You can create custom IoT solutions by assembling Azure platform as a service (PaaS) components as this article outlines. The article and this diagram describe Azure components and services that IoT solutions commonly use, but no single solution uses all of these components.
Architecture
Download a Visio file of this architecture.
Workflow
The following workflow corresponds to the preceding diagram:
- Things, typically devices that generate data.
- Insights that you form about the data.
- Actions that you take based on insights.
For example, a motor sends temperature data. You use this data to evaluate whether the motor is performing as expected. You use the insight about the motor's performance to prioritize its maintenance schedule.
Devices
Azure IoT supports a large range of devices, from microcontrollers running Azure Sphere to developer boards like MXCHIP and Raspberry Pi. Azure IoT also supports smart server gateways capable of running custom code. Devices might perform some local processing through a service such as Azure IoT Edge, or just connect directly to Azure so that they can send data to and receive data from the IoT solution.
When devices are connected to the cloud, there are several services that assist with ingesting data. Azure IoT Hub is a cloud gateway service that can securely connect and manage devices. Azure IoT Hub Device Provisioning Service enables zero-touch, just-in-time provisioning that helps register a large number of devices in a secure and scalable manner. Azure Digital Twins enables virtual models of real-world systems.
Insights
After devices are connected to the cloud, you can process and explore their data to gain customized insights about their environment. At a high level, there are three ways to process data: hot path, warm path, and cold path. The paths differ in their requirements for latency and data access.
- The hot path analyzes data in near-real-time as it arrives. Hot path telemetry must be processed with low latency. The hot path typically uses a stream processing engine. Consider using services such as Azure Stream Analytics or Azure HDInsight. The output might trigger an alert, or be written to a structured format that can be queried using analytical tools.
- The warm path analyzes data that can accommodate longer delays for more detailed processing. Consider Azure Data Explorer for storing and analyzing large volumes of data.
- The cold path performs batch processing at longer intervals, like hourly or daily. The cold path typically operates over large volumes of data, which can be stored in Azure Data Lake Storage. Results don't need to be as timely as in the hot or warm paths. Consider using Azure Machine Learning or Azure Databricks to analyze cold data.
Actions
You can use the insights you gather about your data to manage and control your environment. Business integration actions might include:
- Storing informational messages
- Raising alarms
- Sending email or SMS messages
- Integrating with business applications such as customer relationship management (CRM) and enterprise resource planning (ERP) software solutions
You can use the following services for management and business integration:
- Power BI connects to, models, and visualizes your data. You can use Power BI to collaborate on data and use artificial intelligence to make data-driven decisions.

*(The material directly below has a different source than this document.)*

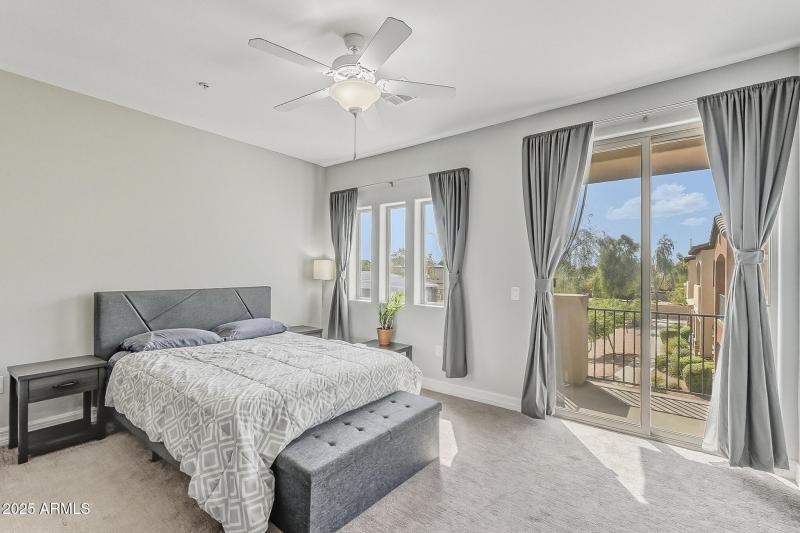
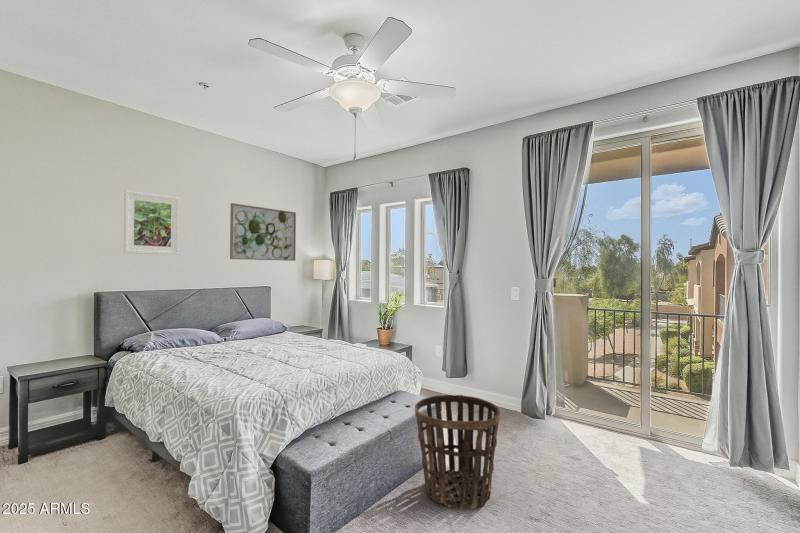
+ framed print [123,189,181,256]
+ basket [414,394,501,510]
+ wall art [229,202,297,262]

- Azure Maps creates location-aware web and mobile applications by using geospatial APIs, SDKs, and services like search, maps, routing, tracking, and traffic.
- Azure AI Search provides secure information retrieval at scale over user-owned content in traditional and generative AI search applications. AI Search has indexing, AI enrichment, and querying capabilities.
- Azure API Management provides a single place to manage all of your APIs.
- Azure App Service deploys web applications that scale with your organization.
- Azure Mobile Apps builds cross-platform and native apps for iOS, Android, Windows, or macOS.
- Dynamics 365 combines CRM and ERP software solutions in the cloud.
- Microsoft Power Automate is a software as a service (Saas) offering for automating workflows across applications and other SaaS services.
- Azure Logic Apps creates and automates workflows that integrate your apps, data, services, and systems.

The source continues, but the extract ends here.